Transforming power into goodness

By veryfrank

Power is a thing, directionless, meaningless unless there is someone to direct it and give it value. Empower is an action that creates change for the better. The word power has historically many negative associations, and yet there is so much evidence of it being used benevolently. It seems strange that two words can be so related and yet come to mean such different things.
What really matters is that a person should understand the meaning of responsibility and accountability. Without this understanding, everything goes wrong. Those that think they aren’t answerable for their behaviour are slaves to power while those that know that they are answerable and want to be, have power in check, are released by it and therefore can use it constructively instead of being used by it.
We can’t take power with us when we die. We can only leave behind some influence on the world in the form of others we have touched or developed. So those concerned with acquiring power purely for its own sake take the short-term view, believing that all that matters occurs during their lifetime, believing that people are merely useful. Their main intention is to serve and build self, believing that they are essentially only responsible for themselves, that they are the centre of their lives and that power is a miracle drug that can give them authentic sense of self and identity. Those with the long term view see power as a useful resource, while they see people as essential and indispensable. They see that people are not for the taking but that opportunities to serve others are. They see service as reward in itself, not a way of acquiring credits.

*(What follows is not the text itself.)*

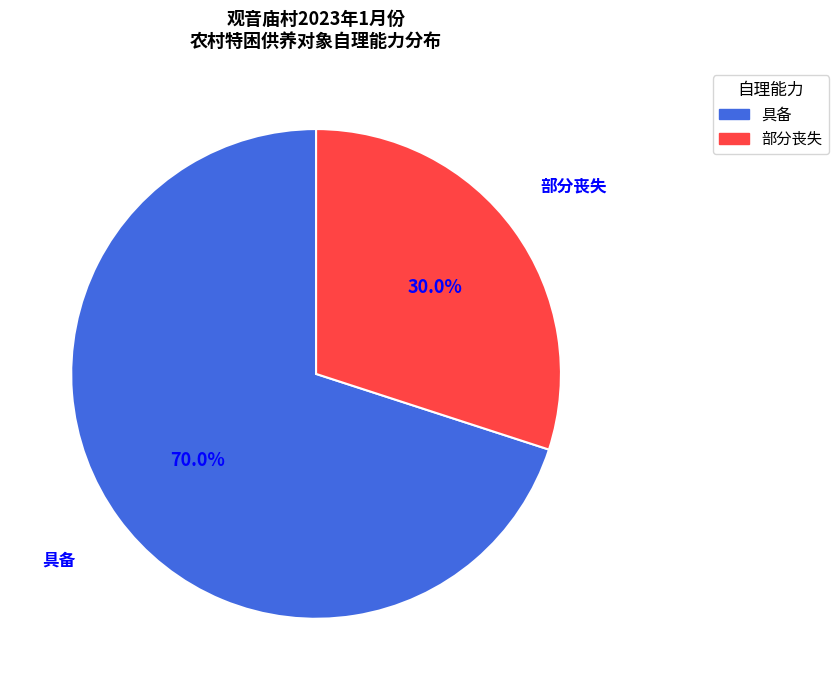

Rank the categories by value from lowest to highest.

部分丧失, 具备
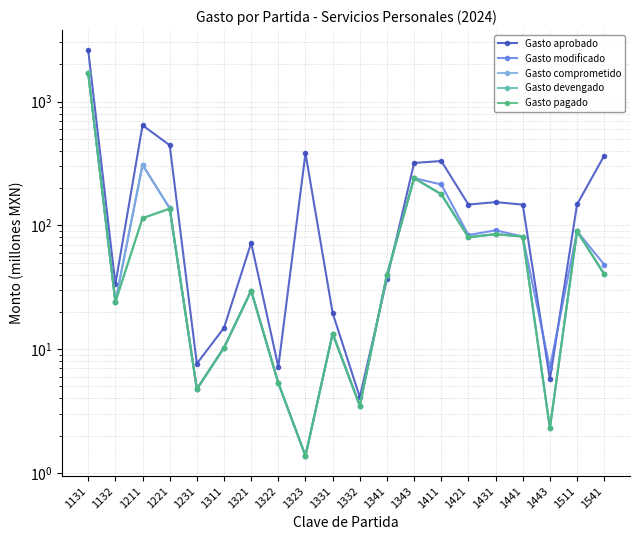

What is the difference between the second highest and second lowest values in the Gasto modificado series?

304.8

Power often makes a person lonely because it isolates him or her. Those that just want it, behave from a place of fear, believing everyone must want a bit of their power, so they hoard and defend it. Those who empower others have the gratification of feeling that they belong to a group or community because they have invested in it, even if that community is made up of just two. They invest in others – with time, love or money – because essentially they don’t need power themselves. They are free enough and sure enough of their own worth not to need external standards of measurement. They needn’t power dress or own a powerful car or have titles of power because in their souls they know that they are already titans, kings and queens. Those, that want power and need to show that they have it, in reality have nothing, while those that wish to empower others already have everything they need. The power-mongers need to be seen, while the empowering types want only the effect of their action to be seen in others’ growth. Power never really compensates for a lack of character or moral fibre although desperation drives people to continue with this belief. In fact, power in people’s hands highlights their quality or their lack of it. In the hands of a selfish, egotistical person it turns toxic and feeds on that person, while in the hands of a quality person the power moves outwards, energising and empowering.
What matters isn’t success, but what we do with it. What matters isn’t money, knowledge, skill, resources, love, loyalty or wisdom but what we do with these things. Power is a means to an end, not merely an end in itself. Power is not the goal but a world where everyone feels they have a rightful place in the sun, where everyone has an opportunity to make a contribution in whatever sphere suits them, where everyone has a chance to achieve to their very best. Someone who holds onto his or her power is like an eclipsed sun: no one really feels the benefit of their energy. Those that let go and share their power are like brightly shining suns, fully realised, having an exponential impact on others, energising all those who are touched by their rays. The global status quo doesn’t represent conditions conducive to achieving this goal, so we must find ways to move from a place of hating or pandering to those with power to a place of empowering the weak, the talented, the aspiring and the determined.
Courage, conscience and will can transform power into goodness. Courage is needed to resist the powerful moral mainstream, to move away from what is convenient and normal but not right, towards that which the moral imperative deems necessary but has not yet been done, or at least not in enough quantity. A conscience is needed to know that we are interdependent and that this interdependence demands action of us, action that harnesses the energy inherent in our connectedness. Finally there is needed a will, to commit to this realisation by turning it into a practical reality. These are the catalysts that transform power into empowering action.